Similar complexities arise when discussing memory utilization on a guest VM. On a physical server, if we look at the system properties and see 8GB of physical memory, we can be certain that we have 8GB of memory to play around with. Only when the OS requires more than 8GB of memory, does swaping memory to disk (paging) need to occur. In a virtualized environment, we can no longer be sure that the physical memory that we are supposed to have, is actually available to my operating system. To create a simple example, if we have one VMWare ESX host with 4GB of physical memory, and two VM guests, each allocated to use 4GB of memory, something must give. ESX must step in and decide how physical memory is going to be delivered to each of its gusts. The two main processes that may occur that can impact the VM guest's memory allocation are Memory Ballooning and Hypervisor Swapping. I will explain each below:
On each VM that is being managed by VMWare ESX, there is driver installed on each guest OS that is referred to as the balloon driver. This driver communicates with the ESX host through a private communication channel. If the ESX host determines that it is being starved of memory, it will tell the balloon driver to artificially expand its memory utilization on the guest OS, thereby forcing the OS to use less memory. This may result in memory paging to disk, due to less physical memory being available. Once the balloon driver claims its memory, the ESX host can then go and reclaim it since the guest OS no longer has access to it.

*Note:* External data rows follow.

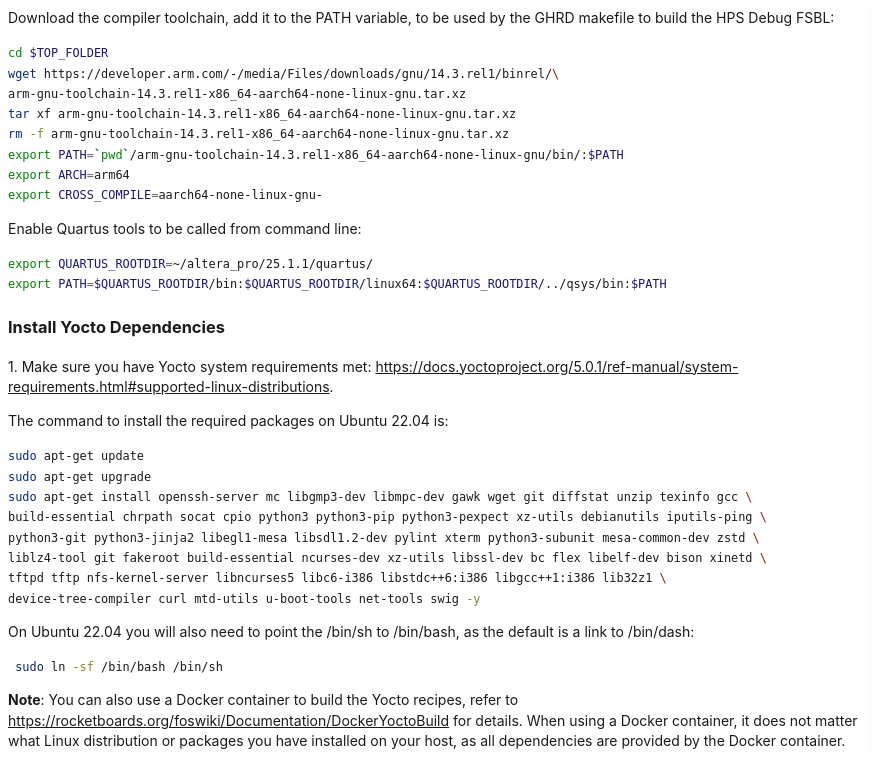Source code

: 
Download the compiler toolchain, add it to the PATH variable, to be used by the GHRD makefile to build the HPS Debug FSBL:


```bash
cd $TOP_FOLDER
wget https://developer.arm.com/-/media/Files/downloads/gnu/14.3.rel1/binrel/\
arm-gnu-toolchain-14.3.rel1-x86_64-aarch64-none-linux-gnu.tar.xz
tar xf arm-gnu-toolchain-14.3.rel1-x86_64-aarch64-none-linux-gnu.tar.xz
rm -f arm-gnu-toolchain-14.3.rel1-x86_64-aarch64-none-linux-gnu.tar.xz
export PATH=`pwd`/arm-gnu-toolchain-14.3.rel1-x86_64-aarch64-none-linux-gnu/bin/:$PATH
export ARCH=arm64
export CROSS_COMPILE=aarch64-none-linux-gnu-
```

Enable Quartus tools to be called from command line:


```bash
export QUARTUS_ROOTDIR=~/altera_pro/25.1.1/quartus/
export PATH=$QUARTUS_ROOTDIR/bin:$QUARTUS_ROOTDIR/linux64:$QUARTUS_ROOTDIR/../qsys/bin:$PATH
```





<h3>Install Yocto Dependencies</h3>

1\. Make sure you have Yocto system requirements met: https://docs.yoctoproject.org/5.0.1/ref-manual/system-requirements.html#supported-linux-distributions.

The command to install the required packages on Ubuntu 22.04 is:

```bash
sudo apt-get update
sudo apt-get upgrade
sudo apt-get install openssh-server mc libgmp3-dev libmpc-dev gawk wget git diffstat unzip texinfo gcc \
build-essential chrpath socat cpio python3 python3-pip python3-pexpect xz-utils debianutils iputils-ping \
python3-git python3-jinja2 libegl1-mesa libsdl1.2-dev pylint xterm python3-subunit mesa-common-dev zstd \
liblz4-tool git fakeroot build-essential ncurses-dev xz-utils libssl-dev bc flex libelf-dev bison xinetd \
tftpd tftp nfs-kernel-server libncurses5 libc6-i386 libstdc++6:i386 libgcc++1:i386 lib32z1 \
device-tree-compiler curl mtd-utils u-boot-tools net-tools swig -y
```

On Ubuntu 22.04 you will also need to point the /bin/sh to /bin/bash, as the default is a link to /bin/dash:

```bash
 sudo ln -sf /bin/bash /bin/sh
```

**Note**: You can also use a Docker container to build the Yocto recipes, refer to https://rocketboards.org/foswiki/Documentation/DockerYoctoBuild for details. When using a Docker container, it does not matter what Linux distribution or packages you have installed on your host, as all dependencies are provided by the Docker container.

If the Ballooning process is insufficient, ESX will step in as a last resort and swap (at random) some of the guest OS's memory pages to a disk device on the ESX server. A guest specific swap file is created upon startup, and is used during this process. Significant performance implications could exist in these scenarios depending on the speed of the disk that these swap files are being placed on.
For a thorough discussion of both of these process along with a wealth of additional information, the following white paper provided by VMWare is an excellent read.
Bottom line, on a VMWare guest, do not always assume that just because you see 8GB of physical memory as displayed in the system properties, that you actually have access to all of that memory. Making this assumption could have you chasing your tail trying to diagnose a performance issue that is occurring simply because of an over provisioned ESX server.